▶ TASK GOAL
Please reproduce the records exactly, leaving out any pictures.

[Landmark coordinate records]
################

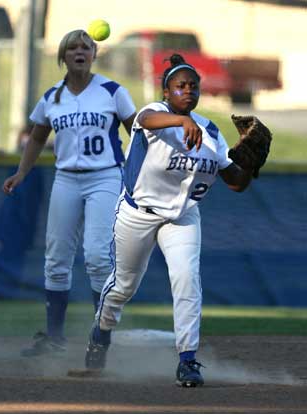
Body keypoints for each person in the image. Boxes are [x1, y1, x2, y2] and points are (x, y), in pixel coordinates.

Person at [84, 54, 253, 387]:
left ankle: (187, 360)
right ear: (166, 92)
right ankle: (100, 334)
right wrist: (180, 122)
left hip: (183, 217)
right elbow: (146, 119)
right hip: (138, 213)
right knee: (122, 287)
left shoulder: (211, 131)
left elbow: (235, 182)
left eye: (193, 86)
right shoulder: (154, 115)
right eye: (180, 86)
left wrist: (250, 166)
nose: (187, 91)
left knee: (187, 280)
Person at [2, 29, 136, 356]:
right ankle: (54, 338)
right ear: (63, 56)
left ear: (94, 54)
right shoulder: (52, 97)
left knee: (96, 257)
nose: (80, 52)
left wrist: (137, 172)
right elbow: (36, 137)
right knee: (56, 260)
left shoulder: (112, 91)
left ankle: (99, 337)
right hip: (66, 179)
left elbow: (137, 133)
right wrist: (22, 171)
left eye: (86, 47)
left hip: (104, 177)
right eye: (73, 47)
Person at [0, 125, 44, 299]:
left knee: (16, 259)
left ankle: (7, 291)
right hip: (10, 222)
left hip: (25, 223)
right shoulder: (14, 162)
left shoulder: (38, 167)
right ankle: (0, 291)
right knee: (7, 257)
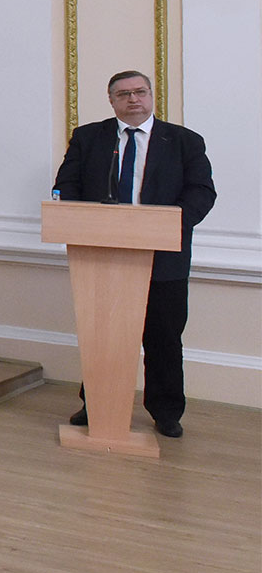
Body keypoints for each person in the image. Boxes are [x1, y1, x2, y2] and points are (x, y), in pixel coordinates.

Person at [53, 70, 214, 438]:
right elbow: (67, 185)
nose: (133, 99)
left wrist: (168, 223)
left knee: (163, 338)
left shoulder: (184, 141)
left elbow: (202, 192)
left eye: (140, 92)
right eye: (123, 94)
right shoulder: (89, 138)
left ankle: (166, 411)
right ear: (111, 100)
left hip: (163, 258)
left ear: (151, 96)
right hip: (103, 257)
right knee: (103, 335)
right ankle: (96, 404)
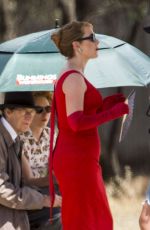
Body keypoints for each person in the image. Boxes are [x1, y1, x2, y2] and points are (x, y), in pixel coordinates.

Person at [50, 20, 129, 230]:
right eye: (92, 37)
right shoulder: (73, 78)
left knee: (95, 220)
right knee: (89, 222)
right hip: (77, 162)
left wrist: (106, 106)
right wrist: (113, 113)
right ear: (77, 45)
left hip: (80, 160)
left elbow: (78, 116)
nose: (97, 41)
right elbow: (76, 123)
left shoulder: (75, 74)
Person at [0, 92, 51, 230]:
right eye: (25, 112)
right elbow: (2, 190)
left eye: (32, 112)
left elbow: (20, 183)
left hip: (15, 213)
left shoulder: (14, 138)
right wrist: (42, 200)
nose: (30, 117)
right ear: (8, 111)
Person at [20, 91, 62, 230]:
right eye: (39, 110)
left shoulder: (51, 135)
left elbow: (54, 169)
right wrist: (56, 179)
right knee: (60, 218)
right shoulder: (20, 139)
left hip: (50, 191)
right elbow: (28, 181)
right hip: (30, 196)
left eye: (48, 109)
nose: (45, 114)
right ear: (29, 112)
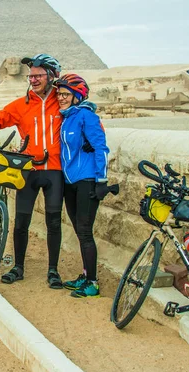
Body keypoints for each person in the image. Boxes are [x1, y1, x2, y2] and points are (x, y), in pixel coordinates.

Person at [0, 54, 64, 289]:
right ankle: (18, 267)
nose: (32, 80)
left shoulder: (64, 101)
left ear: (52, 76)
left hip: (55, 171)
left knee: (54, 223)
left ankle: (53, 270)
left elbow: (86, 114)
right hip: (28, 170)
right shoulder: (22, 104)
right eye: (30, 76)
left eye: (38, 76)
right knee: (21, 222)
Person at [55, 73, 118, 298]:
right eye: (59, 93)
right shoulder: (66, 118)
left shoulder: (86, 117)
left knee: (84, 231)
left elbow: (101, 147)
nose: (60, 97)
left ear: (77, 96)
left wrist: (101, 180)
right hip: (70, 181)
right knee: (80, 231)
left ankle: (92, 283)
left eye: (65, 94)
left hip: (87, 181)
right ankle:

################

▶ YOUR RESPONSE
Body keypoints for each person in the image. Boxes are [x1, y1, x2, y2] and points are (x, y), in pixel coordinates.

Person at [84, 54, 253, 387]:
left ankle: (187, 360)
right ear: (166, 92)
right ankle: (100, 334)
right wrist: (180, 122)
left hip: (183, 217)
right elbow: (146, 119)
right hip: (138, 213)
right knee: (122, 287)
left shoulder: (211, 131)
left elbow: (235, 182)
left eye: (193, 86)
right shoulder: (154, 115)
right eye: (180, 86)
left wrist: (250, 166)
nose: (187, 91)
left knee: (187, 280)
Person at [2, 29, 136, 356]:
right ankle: (54, 338)
right ear: (63, 56)
left ear: (94, 54)
right shoulder: (52, 97)
left knee: (96, 257)
nose: (80, 52)
left wrist: (137, 172)
right elbow: (36, 137)
right knee: (56, 260)
left shoulder: (112, 91)
left ankle: (99, 337)
right hip: (66, 179)
left elbow: (137, 133)
right wrist: (22, 171)
left eye: (86, 47)
left hip: (104, 177)
right eye: (73, 47)
Person at [0, 125, 44, 299]:
left knee: (16, 259)
left ankle: (7, 291)
right hip: (10, 222)
left hip: (25, 223)
right shoulder: (14, 162)
left shoulder: (38, 167)
right ankle: (0, 291)
right knee: (7, 257)
Body keypoints for each person in the image. Boxes are [x1, y1, x2, y2] and points are (x, y), in pixel coordinates.

Person at [53, 70, 214, 438]:
right elbow: (67, 185)
nose: (133, 99)
left wrist: (168, 223)
left knee: (163, 338)
left shoulder: (184, 141)
left elbow: (202, 192)
left eye: (140, 92)
right eye: (123, 94)
right shoulder: (89, 138)
left ankle: (166, 411)
right ear: (111, 100)
left hip: (163, 258)
left ear: (151, 96)
right hip: (103, 257)
right knee: (103, 335)
right ankle: (96, 404)
Body keypoints for each person in the image. Boxes are [x1, y1, x2, y2] and points are (x, y), in pixel coordinates.

Person at [50, 20, 129, 230]:
right eye: (92, 37)
right shoulder: (73, 78)
left knee: (95, 220)
right knee: (89, 222)
right hip: (77, 162)
left wrist: (106, 106)
right wrist: (113, 113)
right ear: (77, 45)
left hip: (80, 160)
left elbow: (78, 116)
nose: (97, 41)
right elbow: (76, 123)
left shoulder: (75, 74)
Person at [0, 92, 51, 230]:
right eye: (25, 112)
right elbow: (2, 190)
left eye: (32, 112)
left elbow: (20, 183)
left hip: (15, 213)
left shoulder: (14, 138)
right wrist: (42, 200)
nose: (30, 117)
right ear: (8, 111)
Person at [20, 91, 62, 230]:
right eye: (39, 110)
left shoulder: (51, 135)
left elbow: (54, 169)
right wrist: (56, 179)
right knee: (60, 218)
right shoulder: (20, 139)
left hip: (50, 191)
right elbow: (28, 181)
right hip: (30, 196)
left eye: (48, 109)
nose: (45, 114)
right ear: (29, 112)
Body keypoints for each person in the image. Boxes are [x1, y1, x2, y2] and points are (x, y), in pixel coordinates.

Person at [0, 54, 64, 289]:
right ankle: (18, 267)
nose: (32, 80)
left shoulder: (64, 101)
left ear: (52, 76)
left hip: (55, 171)
left knee: (54, 223)
left ankle: (53, 270)
left elbow: (86, 114)
right hip: (28, 170)
right shoulder: (22, 104)
right eye: (30, 76)
left eye: (38, 76)
right knee: (21, 222)
Person at [55, 73, 118, 298]:
right eye: (59, 93)
right shoulder: (66, 118)
left shoulder: (86, 117)
left knee: (84, 231)
left elbow: (101, 147)
nose: (60, 97)
left ear: (77, 96)
left wrist: (101, 180)
right hip: (70, 181)
right knee: (80, 231)
left ankle: (92, 283)
left eye: (65, 94)
left hip: (87, 181)
right ankle:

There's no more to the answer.